This squiggle beautifully captures the nonlinear shift from early messiness to later neatness, but—almost with a wink—it willfully obscures what’s happening during those up-and-down loops. As I’ve tried to describe our process to others, I’ve realized we can see a bit more structure through the zigs and zags:
Just turn the squiggle like a top until we’re looking down into its oscillating center—now it’s a spiral! While the contours do meander, each turn of our spiral tends to trace through the same fundamental regions:
- We center on questions, which we refine as best we can.
- We gather all that surrounds those questions through research.
- We generate approaches through ideation.
- We test the questions, the research, and the ideation
- Then we repeat.
Our team articulates our top questions each week, but we don’t formalize these phases through heavy structure: we naturally proceed through them from the squiggle’s messy start through to its tamed tail.
Of course, the activities in those quadrants look different as the project evolves. For instance, the research phase initially paints broad strokes: we’ll conduct interviews without specific hypotheses; we’ll read scholarly reviews and surveys; we’ll browse offerings in the space. On subsequent turns, we’ll have more specific questions: we’ll conduct more targeted interviews; we’ll read literature from specific authors and keywords; we’ll dig into specific players we heard come up. Similarly, the testing phase might start with paper prototypes or marketing copy—and end up with fully-usable implementations.
This cycle extends beyond the initial design work for a project. Even once the squiggle has calmed down, if we turn it on its side, we’ll see gentle loops through these phases as the production team iterates on the concept. Research may manifest as “reading support tickets”; ideation may manifest as proposing alterations of existing designs.
I was intrigued to find a similar framework articulated in defense software development by Barry Boehm in 1986:
This is a much more regimented version of the spiral illustrated above, meant to be executed in a context with contractually-mandated timelines and perhaps less generativity. It does add a few interesting notions:
- The left portion of the x axis represents the “commitment partition”: a new loop of the spiral requires an explicit decision to proceed.
- This model is acutely interested in risks, which are important but which are only one kind of question we end up refining and asking in our first phase. Often the core question for one spiral loop is something more exploratory, like “what types of activities might best help students reflect on what they’ve learned and consolidate the material?”
- Here the radial dimension represents the cumulative cost of the project. In our work, this is much less consistent: in earlier phases, research is often more expensive (many hours interviewing teachers!); in later phases, ideation is often more expensive (building prototypes!).
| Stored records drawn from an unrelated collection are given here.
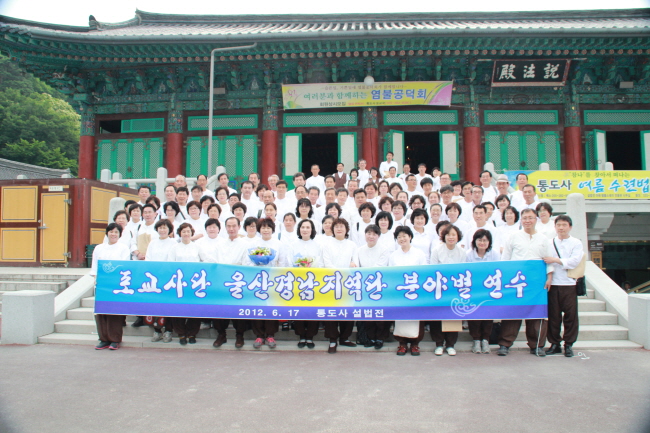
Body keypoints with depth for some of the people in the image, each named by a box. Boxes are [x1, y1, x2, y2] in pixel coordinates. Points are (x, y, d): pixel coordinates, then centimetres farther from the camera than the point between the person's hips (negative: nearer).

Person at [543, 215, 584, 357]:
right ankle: (554, 343, 14)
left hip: (569, 283, -2)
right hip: (553, 283, 2)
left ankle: (569, 344, 10)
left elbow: (575, 261, -8)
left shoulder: (576, 243, 5)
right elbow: (545, 261, 6)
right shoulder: (550, 243, 12)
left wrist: (556, 260, -13)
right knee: (553, 315, 4)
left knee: (570, 315, -1)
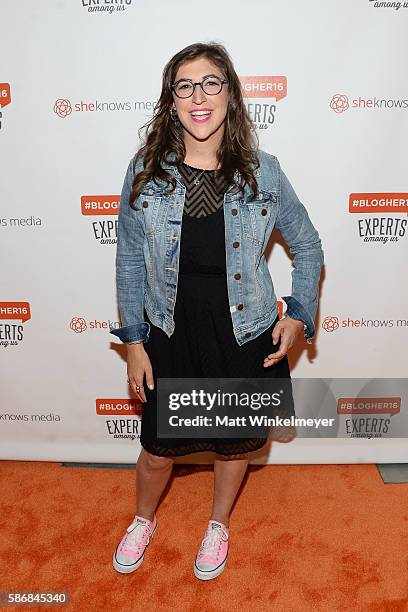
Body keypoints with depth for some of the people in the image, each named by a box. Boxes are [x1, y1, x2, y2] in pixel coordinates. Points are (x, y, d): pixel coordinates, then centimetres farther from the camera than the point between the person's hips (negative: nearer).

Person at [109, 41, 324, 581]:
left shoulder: (262, 172, -8)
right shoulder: (146, 171, -7)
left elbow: (308, 244, 5)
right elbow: (129, 262, -1)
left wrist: (298, 315, -2)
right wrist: (134, 341, -2)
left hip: (244, 336, 1)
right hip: (170, 334, 0)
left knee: (234, 444, 20)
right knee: (158, 449, 16)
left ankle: (219, 524, 53)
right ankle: (144, 520, 51)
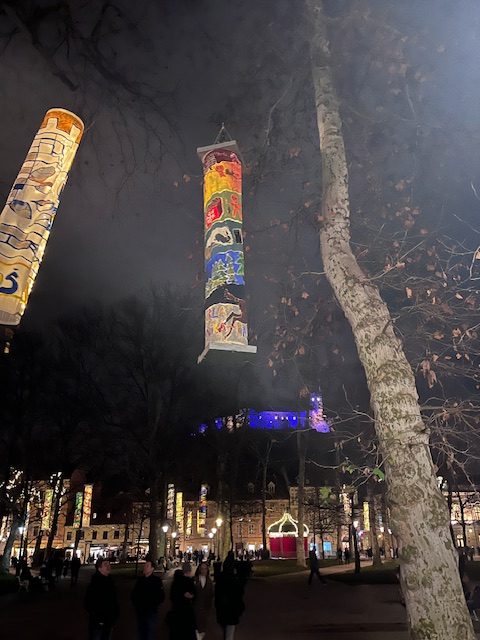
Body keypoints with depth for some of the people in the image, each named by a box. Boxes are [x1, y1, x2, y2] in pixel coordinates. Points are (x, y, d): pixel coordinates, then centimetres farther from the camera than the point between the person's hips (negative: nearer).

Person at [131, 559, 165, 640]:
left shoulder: (156, 580, -9)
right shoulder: (140, 580, 5)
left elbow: (161, 597, -10)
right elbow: (134, 594, 15)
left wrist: (153, 606, -12)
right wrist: (136, 605, 2)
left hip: (151, 613, -4)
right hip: (140, 612, 5)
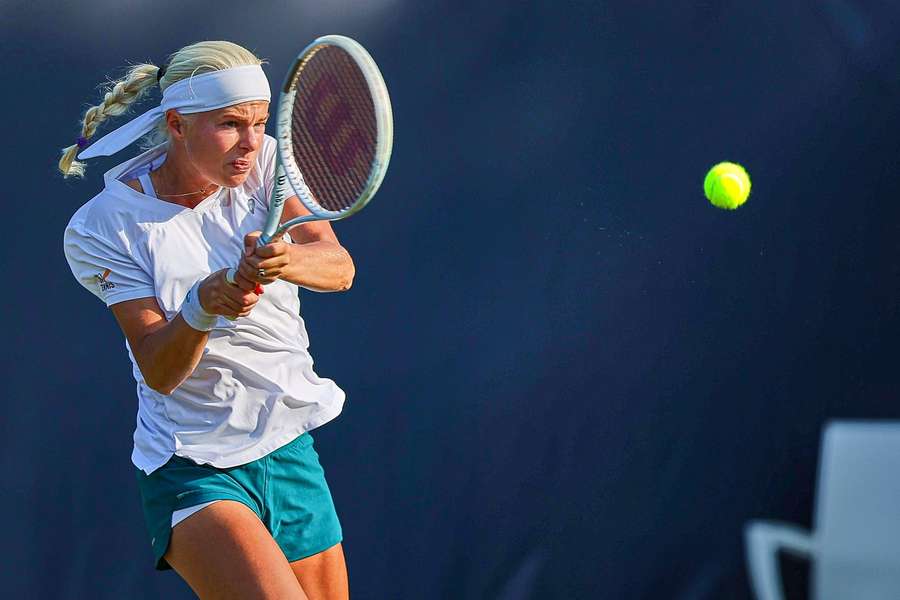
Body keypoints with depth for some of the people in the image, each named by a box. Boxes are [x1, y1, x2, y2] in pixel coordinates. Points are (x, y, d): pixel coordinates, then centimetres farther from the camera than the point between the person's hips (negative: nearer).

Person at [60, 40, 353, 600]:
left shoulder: (263, 163, -2)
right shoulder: (104, 228, -11)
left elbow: (339, 268, -16)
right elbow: (160, 373, -16)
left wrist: (287, 261, -38)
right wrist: (203, 306, -36)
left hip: (291, 450, 5)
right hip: (192, 471, -5)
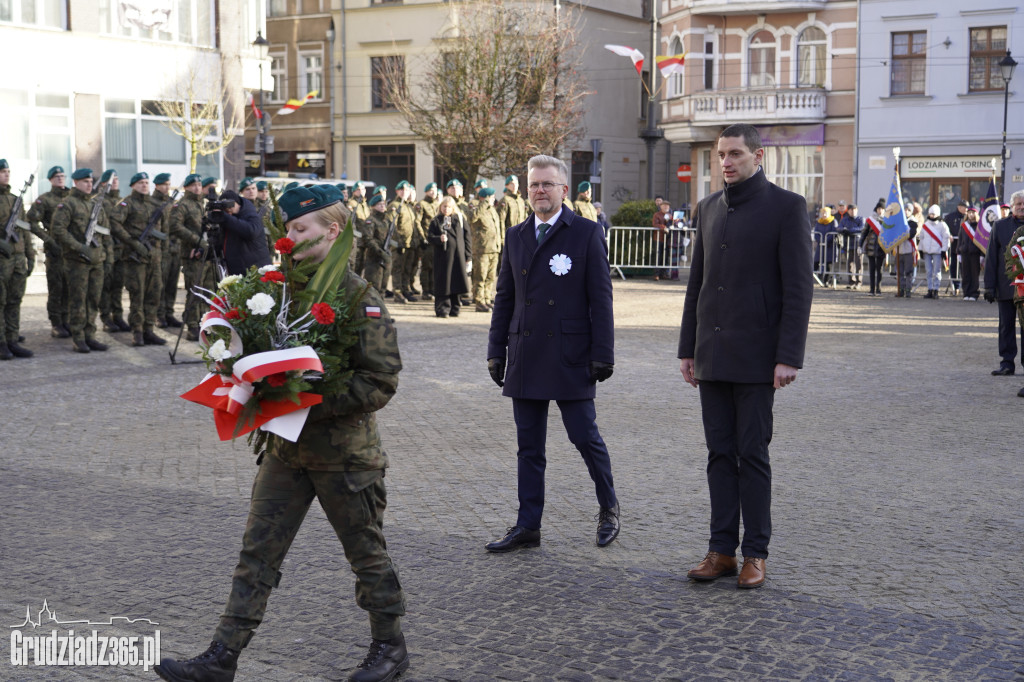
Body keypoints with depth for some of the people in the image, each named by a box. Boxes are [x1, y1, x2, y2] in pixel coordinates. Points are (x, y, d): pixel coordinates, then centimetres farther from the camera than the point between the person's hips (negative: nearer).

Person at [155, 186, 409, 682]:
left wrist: (312, 406, -24)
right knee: (258, 550, 6)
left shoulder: (360, 298, -14)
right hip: (285, 448, 6)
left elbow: (382, 380, -18)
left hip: (344, 451, -6)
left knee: (366, 552, 10)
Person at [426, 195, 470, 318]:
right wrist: (439, 239, -19)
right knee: (443, 282, -2)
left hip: (458, 255, 2)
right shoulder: (436, 221, 6)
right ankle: (442, 309, 4)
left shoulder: (460, 218, 9)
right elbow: (429, 236, 1)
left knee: (457, 281, 3)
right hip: (442, 256, -2)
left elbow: (466, 235, 10)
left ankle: (455, 308, 14)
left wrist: (466, 251, 4)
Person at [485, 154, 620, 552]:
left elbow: (600, 298, -5)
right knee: (529, 446, 8)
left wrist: (602, 354, -10)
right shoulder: (516, 236, 11)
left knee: (585, 436, 0)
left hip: (570, 356, -4)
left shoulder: (587, 234, -2)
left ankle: (608, 508, 24)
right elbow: (504, 297, 15)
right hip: (525, 358, 5)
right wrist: (496, 350, 10)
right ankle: (528, 527, 15)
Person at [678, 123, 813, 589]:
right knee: (720, 452, 8)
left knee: (752, 453, -1)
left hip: (756, 355, -5)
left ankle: (756, 553, 10)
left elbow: (799, 286, -9)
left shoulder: (786, 207, -5)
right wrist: (688, 349, 13)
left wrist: (789, 357, -15)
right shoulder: (708, 208, 12)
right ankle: (722, 550, 15)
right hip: (712, 354, 5)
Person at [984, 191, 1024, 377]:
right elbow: (991, 258, 4)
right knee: (1006, 325, 5)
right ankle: (1007, 363, 12)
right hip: (1006, 286, 1)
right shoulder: (1000, 226, 5)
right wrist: (989, 286, -1)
- The detailed activities marked along this spiral aren’t examples of what might be done at that phase: they’re meant to precisely specify the activities there. We’ve not found that level of enforced structure constructive in investigative design research.
I wonder how these models might converge! Are some of the activities in our research spiral more consistent than others? Perhaps over time we’ll notice more regularity we can use as handholds along the way.
On a personal level, at least, this type of loose consistency has been a helpful lighthouse in the sometimes-enigmatic seas of research.